*** Page extract Section Begins ***

The Informalization Direction
There is a complementary research direction that receives less attention: informalization, generating natural language explanations from formal Lean 4 proofs and propositions. This matters for specification alignment because a programmer who cannot read Lean has no way to verify that an autoformalized specification captures their intent. A system that produces both a formal proof and a readable explanation of what was proved gives the programmer something to audit.
LeanCopilot, an AI assistant for Lean 4 developed at Caltech, includes features for explaining proof steps in natural language. The quality is useful for simple lemmas; for complex proofs involving deep Mathlib dependencies, the explanations can be as opaque as the formal proof itself. Informalization is in some ways harder than formalization because it requires the model to understand what a proof is doing well enough to describe it at an abstraction level that matches the programmer’s mental model rather than the kernel’s.
A practical verification assistant needs both directions. You describe intent informally, the AI formalizes it into a Lean proposition, the AI explains that proposition back to you in terms you can check, and then searches for the proof. The kernel certifies the proof is valid for the stated proposition; the informalization step is how you verify the stated proposition is the one you wanted.
Where Leanstral Fits in This Picture
Leanstral addresses proof search, the middle segment of the verification pipeline. The input is a formal Lean 4 proposition; the output is a proof term accepted by the kernel. The 2021 Lean 4 design gives the kernel a clear role as arbiter: anything it accepts is correct within the axiom system, regardless of how it was produced. This makes proof search tractable for AI because the reward signal is unambiguous, and it is why AlphaProof could train via reinforcement learning using only the kernel’s binary accept/reject signal without human annotation of proof correctness.
The front end, converting informal software specifications into formal propositions, has no equivalent arbiter. Whether an autoformalization correctly captures intent requires the programmer’s judgment. The back end, explaining formal proofs to programmers who need to verify specification alignment, is limited by the same gaps that limit autoformalization.
Mistral’s open-source release makes proof search locally deployable for organizations that require it, particularly in aerospace, cryptographic verification, and safety-critical systems where cloud API access is excluded on certification or confidentiality grounds. Lean 4’s compilation to native binaries via LLVM, eliminating the extraction gap present in Coq and Isabelle/HOL where a verified specification must be translated to a separate runtime language, means the verified output is a deployable artifact rather than a certificate handed off to another toolchain.
Current state-of-the-art proof search systems score in the 65-70% range on miniF2F, a benchmark of 244 competition-level mathematics problems with carefully formalized statements. The benchmark measures what these systems do well. What the next several years of research looks like on the specification front, whether AI-assisted autoformalization reaches the point where formal specifications can be drafted from informal requirements with acceptable correction overhead, is what determines whether systems like Leanstral move from research infrastructure to routine engineering tools. Proof search is increasingly a solved problem for well-stated propositions. The problem of stating them well is where the work is.

*** Page extract Section Ends ***
*** Recorded data Section Begins ***

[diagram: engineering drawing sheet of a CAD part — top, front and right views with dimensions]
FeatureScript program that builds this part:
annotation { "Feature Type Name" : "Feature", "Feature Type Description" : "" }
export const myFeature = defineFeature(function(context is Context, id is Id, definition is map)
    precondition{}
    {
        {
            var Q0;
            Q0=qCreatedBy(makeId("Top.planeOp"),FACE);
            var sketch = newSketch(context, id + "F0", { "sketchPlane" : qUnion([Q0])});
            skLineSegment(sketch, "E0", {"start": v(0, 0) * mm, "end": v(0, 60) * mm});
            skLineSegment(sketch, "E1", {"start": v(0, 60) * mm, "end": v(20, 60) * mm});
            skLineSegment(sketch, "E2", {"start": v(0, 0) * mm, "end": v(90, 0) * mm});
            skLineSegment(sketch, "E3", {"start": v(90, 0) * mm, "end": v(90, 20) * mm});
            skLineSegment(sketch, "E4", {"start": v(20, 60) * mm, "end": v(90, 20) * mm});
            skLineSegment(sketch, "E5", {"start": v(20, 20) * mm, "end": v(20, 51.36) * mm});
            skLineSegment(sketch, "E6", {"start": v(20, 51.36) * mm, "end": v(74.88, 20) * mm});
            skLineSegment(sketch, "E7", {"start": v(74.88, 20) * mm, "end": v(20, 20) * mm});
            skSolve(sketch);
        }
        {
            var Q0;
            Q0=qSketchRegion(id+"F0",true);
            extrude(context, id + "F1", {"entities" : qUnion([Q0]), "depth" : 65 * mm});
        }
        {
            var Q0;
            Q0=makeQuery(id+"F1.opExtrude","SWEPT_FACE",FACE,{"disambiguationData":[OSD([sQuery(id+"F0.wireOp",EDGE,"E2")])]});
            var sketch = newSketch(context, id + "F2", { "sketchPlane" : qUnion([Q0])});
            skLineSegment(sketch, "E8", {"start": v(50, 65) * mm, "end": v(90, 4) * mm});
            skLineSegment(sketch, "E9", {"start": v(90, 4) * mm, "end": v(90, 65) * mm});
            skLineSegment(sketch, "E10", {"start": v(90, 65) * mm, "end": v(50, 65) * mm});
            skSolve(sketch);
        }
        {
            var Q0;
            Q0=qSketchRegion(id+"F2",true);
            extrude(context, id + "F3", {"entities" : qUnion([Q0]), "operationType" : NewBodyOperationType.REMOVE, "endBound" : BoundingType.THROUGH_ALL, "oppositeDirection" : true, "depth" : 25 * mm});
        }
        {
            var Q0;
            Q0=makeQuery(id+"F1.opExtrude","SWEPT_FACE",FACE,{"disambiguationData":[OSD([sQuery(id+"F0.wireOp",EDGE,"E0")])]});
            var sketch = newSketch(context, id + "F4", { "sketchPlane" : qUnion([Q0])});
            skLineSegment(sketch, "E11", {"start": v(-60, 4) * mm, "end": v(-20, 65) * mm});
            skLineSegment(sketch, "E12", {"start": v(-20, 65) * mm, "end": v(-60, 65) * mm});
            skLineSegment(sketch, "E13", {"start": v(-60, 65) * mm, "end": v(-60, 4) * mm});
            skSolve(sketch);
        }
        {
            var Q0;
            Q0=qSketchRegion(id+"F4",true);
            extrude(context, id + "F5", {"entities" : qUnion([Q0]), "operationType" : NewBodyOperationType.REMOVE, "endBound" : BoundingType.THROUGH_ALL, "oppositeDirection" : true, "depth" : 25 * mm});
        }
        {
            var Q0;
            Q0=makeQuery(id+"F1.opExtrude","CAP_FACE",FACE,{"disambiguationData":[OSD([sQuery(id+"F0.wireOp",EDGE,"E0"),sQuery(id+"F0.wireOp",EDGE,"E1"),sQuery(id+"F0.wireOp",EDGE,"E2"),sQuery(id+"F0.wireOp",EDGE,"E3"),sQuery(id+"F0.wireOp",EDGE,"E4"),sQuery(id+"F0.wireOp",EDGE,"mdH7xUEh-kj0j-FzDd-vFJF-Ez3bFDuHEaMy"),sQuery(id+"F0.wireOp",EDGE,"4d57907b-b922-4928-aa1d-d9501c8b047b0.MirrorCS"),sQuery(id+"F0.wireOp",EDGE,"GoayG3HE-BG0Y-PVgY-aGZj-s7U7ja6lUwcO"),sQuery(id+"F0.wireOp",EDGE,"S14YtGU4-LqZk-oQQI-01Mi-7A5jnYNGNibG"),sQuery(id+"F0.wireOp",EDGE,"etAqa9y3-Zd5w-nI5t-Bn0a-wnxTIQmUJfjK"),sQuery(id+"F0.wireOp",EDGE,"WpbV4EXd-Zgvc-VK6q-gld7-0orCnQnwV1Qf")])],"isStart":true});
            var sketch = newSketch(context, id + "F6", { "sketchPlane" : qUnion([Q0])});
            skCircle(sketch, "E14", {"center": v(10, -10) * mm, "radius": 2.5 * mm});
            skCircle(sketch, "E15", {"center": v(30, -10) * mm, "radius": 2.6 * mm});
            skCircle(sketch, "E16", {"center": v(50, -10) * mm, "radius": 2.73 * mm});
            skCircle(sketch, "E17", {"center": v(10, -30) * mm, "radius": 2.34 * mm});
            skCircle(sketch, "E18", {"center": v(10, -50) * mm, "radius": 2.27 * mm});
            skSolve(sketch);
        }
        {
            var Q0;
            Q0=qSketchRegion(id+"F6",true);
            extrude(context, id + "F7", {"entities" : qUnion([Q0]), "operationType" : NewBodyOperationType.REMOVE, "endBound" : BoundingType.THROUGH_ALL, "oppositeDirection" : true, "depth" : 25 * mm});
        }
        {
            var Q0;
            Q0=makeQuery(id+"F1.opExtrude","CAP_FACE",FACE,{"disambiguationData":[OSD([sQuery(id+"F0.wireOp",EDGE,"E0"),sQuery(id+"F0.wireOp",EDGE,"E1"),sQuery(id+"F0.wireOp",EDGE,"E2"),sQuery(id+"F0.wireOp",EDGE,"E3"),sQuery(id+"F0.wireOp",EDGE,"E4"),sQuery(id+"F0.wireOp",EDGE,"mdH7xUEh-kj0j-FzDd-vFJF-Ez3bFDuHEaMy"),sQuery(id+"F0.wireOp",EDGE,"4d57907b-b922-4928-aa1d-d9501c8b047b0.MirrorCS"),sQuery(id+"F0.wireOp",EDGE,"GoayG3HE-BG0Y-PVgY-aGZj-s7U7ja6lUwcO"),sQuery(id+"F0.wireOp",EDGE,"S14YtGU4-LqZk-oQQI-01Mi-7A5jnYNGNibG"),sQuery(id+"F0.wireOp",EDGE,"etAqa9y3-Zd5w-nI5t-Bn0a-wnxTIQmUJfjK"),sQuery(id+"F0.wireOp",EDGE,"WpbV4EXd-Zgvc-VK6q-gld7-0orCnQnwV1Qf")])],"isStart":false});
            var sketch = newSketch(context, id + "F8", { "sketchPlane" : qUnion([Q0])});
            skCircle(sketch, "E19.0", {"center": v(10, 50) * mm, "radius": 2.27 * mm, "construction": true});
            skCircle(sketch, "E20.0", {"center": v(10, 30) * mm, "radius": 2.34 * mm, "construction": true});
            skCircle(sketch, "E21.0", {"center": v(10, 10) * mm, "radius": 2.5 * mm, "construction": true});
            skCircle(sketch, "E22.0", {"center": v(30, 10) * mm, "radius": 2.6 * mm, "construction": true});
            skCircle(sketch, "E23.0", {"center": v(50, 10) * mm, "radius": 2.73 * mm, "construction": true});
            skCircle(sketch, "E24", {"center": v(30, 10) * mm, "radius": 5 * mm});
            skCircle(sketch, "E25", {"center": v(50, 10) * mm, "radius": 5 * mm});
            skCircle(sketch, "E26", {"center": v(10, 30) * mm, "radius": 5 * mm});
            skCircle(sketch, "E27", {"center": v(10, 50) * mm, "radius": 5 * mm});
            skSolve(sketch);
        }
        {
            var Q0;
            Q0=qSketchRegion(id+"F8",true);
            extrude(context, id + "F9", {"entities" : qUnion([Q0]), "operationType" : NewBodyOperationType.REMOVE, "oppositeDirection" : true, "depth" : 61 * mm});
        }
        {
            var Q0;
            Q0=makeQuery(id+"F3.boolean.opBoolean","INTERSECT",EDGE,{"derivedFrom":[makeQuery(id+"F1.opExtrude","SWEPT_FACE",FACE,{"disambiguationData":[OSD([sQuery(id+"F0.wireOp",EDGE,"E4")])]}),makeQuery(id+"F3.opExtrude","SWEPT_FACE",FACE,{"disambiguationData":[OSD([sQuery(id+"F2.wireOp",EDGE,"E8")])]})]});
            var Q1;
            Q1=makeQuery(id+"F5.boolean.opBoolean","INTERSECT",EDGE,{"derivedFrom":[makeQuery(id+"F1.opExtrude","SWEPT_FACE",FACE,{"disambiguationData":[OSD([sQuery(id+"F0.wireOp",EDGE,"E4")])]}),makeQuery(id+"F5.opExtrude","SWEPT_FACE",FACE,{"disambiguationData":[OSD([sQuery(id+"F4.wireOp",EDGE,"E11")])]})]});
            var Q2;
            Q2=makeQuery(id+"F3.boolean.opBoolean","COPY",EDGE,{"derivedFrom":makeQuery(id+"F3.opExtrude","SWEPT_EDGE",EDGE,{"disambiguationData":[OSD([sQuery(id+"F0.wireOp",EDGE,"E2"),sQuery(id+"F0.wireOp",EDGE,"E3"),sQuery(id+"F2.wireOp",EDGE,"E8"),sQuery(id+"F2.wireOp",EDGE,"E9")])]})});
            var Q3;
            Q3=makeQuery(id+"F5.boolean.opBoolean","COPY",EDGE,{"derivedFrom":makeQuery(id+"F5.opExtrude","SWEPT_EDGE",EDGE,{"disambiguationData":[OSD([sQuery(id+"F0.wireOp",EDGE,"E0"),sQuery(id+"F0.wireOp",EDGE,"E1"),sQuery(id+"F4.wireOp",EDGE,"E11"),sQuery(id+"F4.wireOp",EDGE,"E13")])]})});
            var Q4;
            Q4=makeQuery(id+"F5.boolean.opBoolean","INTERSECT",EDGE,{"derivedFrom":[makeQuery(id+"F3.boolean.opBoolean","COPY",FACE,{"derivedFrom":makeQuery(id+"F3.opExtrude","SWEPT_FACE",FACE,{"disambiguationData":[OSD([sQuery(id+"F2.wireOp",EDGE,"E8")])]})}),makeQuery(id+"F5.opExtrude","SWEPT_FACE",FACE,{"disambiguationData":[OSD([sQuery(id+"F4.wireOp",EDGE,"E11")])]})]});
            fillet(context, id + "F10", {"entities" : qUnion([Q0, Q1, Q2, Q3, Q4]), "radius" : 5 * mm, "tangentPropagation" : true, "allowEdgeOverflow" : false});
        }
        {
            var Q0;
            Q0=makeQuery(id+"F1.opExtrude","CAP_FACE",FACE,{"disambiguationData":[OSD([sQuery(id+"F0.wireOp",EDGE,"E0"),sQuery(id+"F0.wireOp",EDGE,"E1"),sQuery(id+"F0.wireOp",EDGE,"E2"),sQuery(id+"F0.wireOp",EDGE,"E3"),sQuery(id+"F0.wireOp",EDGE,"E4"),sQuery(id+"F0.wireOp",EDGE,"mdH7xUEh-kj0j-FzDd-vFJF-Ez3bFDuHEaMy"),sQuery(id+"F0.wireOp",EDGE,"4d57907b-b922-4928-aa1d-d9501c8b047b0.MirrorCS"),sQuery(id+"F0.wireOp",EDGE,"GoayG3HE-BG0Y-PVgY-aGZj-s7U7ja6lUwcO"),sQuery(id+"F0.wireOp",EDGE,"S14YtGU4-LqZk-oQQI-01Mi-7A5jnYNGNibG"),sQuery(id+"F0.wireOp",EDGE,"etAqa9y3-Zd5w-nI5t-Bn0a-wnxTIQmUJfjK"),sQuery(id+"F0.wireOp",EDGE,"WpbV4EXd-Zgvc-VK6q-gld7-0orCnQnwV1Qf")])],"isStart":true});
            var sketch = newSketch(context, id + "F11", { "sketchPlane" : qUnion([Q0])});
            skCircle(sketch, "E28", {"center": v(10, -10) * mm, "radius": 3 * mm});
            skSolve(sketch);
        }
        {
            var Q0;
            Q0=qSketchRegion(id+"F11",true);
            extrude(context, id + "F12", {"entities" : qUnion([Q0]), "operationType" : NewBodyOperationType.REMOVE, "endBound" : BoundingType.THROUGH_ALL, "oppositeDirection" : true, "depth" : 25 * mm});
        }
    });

*** Recorded data Section Ends ***

● Task prompt: Copy out the Lean 4 verification passage from "Where Leanstral Fits" down to "of proof correctness.", swapping in "referee" wherever "arbiter" appears.

● Solution to this exercise:
Where Leanstral Fits in This Picture
Leanstral addresses proof search, the middle segment of the verification pipeline. The input is a formal Lean 4 proposition; the output is a proof term accepted by the kernel. The 2021 Lean 4 design gives the kernel a clear role as referee: anything it accepts is correct within the axiom system, regardless of how it was produced. This makes proof search tractable for AI because the reward signal is unambiguous, and it is why AlphaProof could train via reinforcement learning using only the kernel’s binary accept/reject signal without human annotation of proof correctness.